Hatzius predicts that inflation will drop to central banks’ target levels in developed markets by the end of 2024, ending the era of pain for consumers. He attributes this to several factors, such as the fading of pandemic-related shocks, the normalization of consumer spending patterns, the improvement of supply conditions, and the moderation of wage growth.
As inflation subsides, Hatzius expects multiple major central banks to cut interest rates in 2024 and 2025, as they seek to support the economic recovery and avoid deflationary risks.

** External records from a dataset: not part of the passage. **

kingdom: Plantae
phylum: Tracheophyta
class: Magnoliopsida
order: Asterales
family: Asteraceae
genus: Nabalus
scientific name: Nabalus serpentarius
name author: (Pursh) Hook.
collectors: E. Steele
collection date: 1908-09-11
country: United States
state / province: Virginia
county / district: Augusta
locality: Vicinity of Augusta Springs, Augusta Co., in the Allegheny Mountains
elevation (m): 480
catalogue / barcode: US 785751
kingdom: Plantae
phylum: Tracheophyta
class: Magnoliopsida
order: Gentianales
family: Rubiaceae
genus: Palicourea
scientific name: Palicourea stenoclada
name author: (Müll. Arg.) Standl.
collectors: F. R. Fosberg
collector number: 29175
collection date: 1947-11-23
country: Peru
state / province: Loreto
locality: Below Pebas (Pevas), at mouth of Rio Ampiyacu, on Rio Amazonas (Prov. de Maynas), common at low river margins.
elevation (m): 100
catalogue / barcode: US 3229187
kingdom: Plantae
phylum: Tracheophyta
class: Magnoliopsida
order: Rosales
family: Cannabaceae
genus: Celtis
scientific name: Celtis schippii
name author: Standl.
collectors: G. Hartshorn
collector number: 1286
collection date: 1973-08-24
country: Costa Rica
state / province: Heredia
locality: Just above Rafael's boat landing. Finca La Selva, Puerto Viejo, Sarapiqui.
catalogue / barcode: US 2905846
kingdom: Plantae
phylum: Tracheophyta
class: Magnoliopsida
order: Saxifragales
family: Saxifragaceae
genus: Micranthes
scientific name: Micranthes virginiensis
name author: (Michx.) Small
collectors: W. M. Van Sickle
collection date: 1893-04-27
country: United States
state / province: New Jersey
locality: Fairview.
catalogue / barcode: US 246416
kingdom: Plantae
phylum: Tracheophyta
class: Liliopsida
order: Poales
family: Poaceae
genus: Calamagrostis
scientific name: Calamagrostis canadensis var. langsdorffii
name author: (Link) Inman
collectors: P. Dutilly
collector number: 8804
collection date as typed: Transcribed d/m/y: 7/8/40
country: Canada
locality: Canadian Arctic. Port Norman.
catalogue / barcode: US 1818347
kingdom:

He forecasts that the US Federal Reserve will lower its policy rate by 50 basis points in 2024, followed by another 25 basis points in 2025. He also anticipates that the European Central Bank, the Bank of England, and the Bank of Japan will reduce their interest rates by 25 basis points each in 2024.
Hatzius is bullish on the economy and the markets, as he believes that lower inflation, lower interest rates, and a robust labor market will boost GDP growth and corporate earnings next year. He estimates that the global economy will expand by 4.5% in 2024, slightly higher than the 4.3% growth in 2023. He also projects that the S&P 500 index will rise by 10% in 2024, reaching 5,500 by the end of the year.
Hatzius has been one of the most optimistic forecasters on Wall Street, arguing that the Fed would be able to tame inflation without sparking a recession. He has also been accurate in his predictions, as he correctly anticipated the strong rebound of the US economy in 2021 and 2022, as well as the peak of inflation in 2023.
Hatzius’ outlook is in contrast to some of his peers, who have warned of the dangers of persistent inflation, tighter monetary policy, and slower growth. For example, Morgan Stanley’s chief economist Chetan Ahya expects inflation to remain elevated in 2024, forcing the Fed to hike interest rates by 100 basis points next year. He also predicts that the global economy will slow down to 3.8% growth in 2024, as higher interest rates and inflation weigh on consumer and business confidence.
While there are still uncertainties and risks in the global economic landscape, such as the evolution of the COVID-19 pandemic, the geopolitical tensions, and the environmental challenges, Hatzius’ optimistic scenario offers a glimpse of hope for the post-inflation era. If his predictions come true, 2024 could be a year of relief and opportunity for consumers, businesses, and investors alike.